Because there was a general belief that homeownership was a good thing, politicians found the public with open arms.... Everybody was winning—except Alfred Marshall, whose supply and demand curves were difficult to see through the haze of excitement at the time, and except Friedrich Hayek, whose competition as a discovery procedure was befuddled... In short, once politicians started getting credit for homeownership rates, the housing market was doomed.

From the Pages of Madmen, Intellectuals, and Academic Scribblers (p.166, ch.6)

Everyone responded rationally to the incentives before them. In short, the rules that guided homeownership changed over time, which in turn changed the incentives of these actors. And bad things happened.

From the Pages of Madmen, Intellectuals, and Academic Scribblers (p.153, ch.6)

They understood the economics. The ideas had already won in ... the regulatory agency itself. All that remained to be overcome were some vested interests and a handful of madmen in authority.

From the Pages of Madmen, Intellectuals, and Academic Scribblers (p.146, ch.6)

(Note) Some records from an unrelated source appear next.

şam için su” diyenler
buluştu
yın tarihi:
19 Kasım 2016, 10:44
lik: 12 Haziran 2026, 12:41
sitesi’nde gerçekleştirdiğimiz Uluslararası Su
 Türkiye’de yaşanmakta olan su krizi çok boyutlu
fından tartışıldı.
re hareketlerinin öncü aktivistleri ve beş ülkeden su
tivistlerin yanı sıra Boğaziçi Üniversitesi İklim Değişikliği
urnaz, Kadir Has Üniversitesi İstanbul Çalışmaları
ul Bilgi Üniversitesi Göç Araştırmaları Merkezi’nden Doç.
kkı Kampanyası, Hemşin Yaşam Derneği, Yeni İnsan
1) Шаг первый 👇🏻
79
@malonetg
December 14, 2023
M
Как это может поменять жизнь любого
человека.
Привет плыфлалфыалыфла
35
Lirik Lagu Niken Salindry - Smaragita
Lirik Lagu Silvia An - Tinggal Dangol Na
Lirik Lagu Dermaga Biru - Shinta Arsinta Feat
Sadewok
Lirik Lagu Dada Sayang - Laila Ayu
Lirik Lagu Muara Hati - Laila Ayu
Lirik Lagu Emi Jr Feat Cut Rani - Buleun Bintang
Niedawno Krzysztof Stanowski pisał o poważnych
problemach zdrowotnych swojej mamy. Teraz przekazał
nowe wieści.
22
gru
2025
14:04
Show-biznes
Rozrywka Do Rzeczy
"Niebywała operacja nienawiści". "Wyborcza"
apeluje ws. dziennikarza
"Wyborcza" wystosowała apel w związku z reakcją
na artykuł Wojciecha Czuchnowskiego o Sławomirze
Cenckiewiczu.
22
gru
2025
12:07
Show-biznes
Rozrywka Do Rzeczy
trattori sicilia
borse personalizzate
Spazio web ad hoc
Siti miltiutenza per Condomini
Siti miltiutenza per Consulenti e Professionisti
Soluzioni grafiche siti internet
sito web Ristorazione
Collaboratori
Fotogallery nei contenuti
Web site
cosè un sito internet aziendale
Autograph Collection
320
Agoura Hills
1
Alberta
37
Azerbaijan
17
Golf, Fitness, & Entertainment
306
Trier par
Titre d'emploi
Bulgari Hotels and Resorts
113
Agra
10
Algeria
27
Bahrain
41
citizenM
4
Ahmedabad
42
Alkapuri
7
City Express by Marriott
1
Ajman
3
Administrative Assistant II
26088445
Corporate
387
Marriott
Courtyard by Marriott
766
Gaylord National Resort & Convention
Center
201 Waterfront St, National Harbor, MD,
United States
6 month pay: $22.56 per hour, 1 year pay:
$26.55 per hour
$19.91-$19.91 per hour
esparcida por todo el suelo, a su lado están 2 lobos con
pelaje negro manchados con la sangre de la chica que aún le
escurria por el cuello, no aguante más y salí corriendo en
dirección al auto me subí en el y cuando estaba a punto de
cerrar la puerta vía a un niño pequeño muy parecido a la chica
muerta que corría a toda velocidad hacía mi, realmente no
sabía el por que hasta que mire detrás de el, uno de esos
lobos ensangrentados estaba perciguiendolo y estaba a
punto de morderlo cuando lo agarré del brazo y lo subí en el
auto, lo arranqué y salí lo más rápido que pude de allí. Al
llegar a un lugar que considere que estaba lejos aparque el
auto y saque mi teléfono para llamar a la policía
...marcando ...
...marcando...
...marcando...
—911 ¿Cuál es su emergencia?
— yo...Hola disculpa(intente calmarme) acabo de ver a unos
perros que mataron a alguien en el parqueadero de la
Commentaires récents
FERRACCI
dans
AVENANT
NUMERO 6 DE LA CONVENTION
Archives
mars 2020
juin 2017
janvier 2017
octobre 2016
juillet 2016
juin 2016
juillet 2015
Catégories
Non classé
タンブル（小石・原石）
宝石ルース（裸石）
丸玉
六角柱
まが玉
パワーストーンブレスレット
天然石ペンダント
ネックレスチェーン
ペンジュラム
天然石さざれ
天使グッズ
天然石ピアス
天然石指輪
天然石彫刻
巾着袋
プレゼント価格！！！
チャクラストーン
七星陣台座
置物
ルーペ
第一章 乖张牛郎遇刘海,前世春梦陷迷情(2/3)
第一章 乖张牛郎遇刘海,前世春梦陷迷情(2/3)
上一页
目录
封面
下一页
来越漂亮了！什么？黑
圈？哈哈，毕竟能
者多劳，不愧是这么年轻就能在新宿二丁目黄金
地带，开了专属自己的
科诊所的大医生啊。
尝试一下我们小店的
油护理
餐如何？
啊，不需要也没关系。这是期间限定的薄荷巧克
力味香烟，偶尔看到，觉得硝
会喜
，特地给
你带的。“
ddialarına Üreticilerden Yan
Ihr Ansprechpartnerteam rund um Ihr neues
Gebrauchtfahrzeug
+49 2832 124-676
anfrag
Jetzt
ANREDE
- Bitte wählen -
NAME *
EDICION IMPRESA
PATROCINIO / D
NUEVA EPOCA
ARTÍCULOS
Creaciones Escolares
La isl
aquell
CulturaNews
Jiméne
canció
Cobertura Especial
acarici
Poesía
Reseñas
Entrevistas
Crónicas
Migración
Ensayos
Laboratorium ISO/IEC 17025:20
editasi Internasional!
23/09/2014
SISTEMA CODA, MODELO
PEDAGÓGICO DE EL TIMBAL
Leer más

If the idea for auctions of spectrum use rights had been part of the public debate since at least 1959, why didn’t the relevant institutions change sooner? What interests stood in the way?

From the Pages of Madmen, Intellectuals, and Academic Scribblers (p.121, ch.5)

When an academic scribbler comes up with a new idea, it has to resonate well with widely shared beliefs, which in turn must overcome the vested interests at the table. Many forces come together to explain political change, even though it may seem like coincidence of time and place.

From the Pages of Madmen, Intellectuals, and Academic Scribblers (p.120, ch.5)

It’s the rules of the political game that deserve our focus, not politicians’ personalities or party affiliations.

From the Pages of Madmen, Intellectuals, and Academic Scribblers (p.119, ch.5)

In short, ideas are a type of higher-order capital in society. Like a society that is poor in capital and therefore produces little consumer value, a society that is poor in ideas and institutions will have bad incentives and therefore few of the desirable outcomes that people want.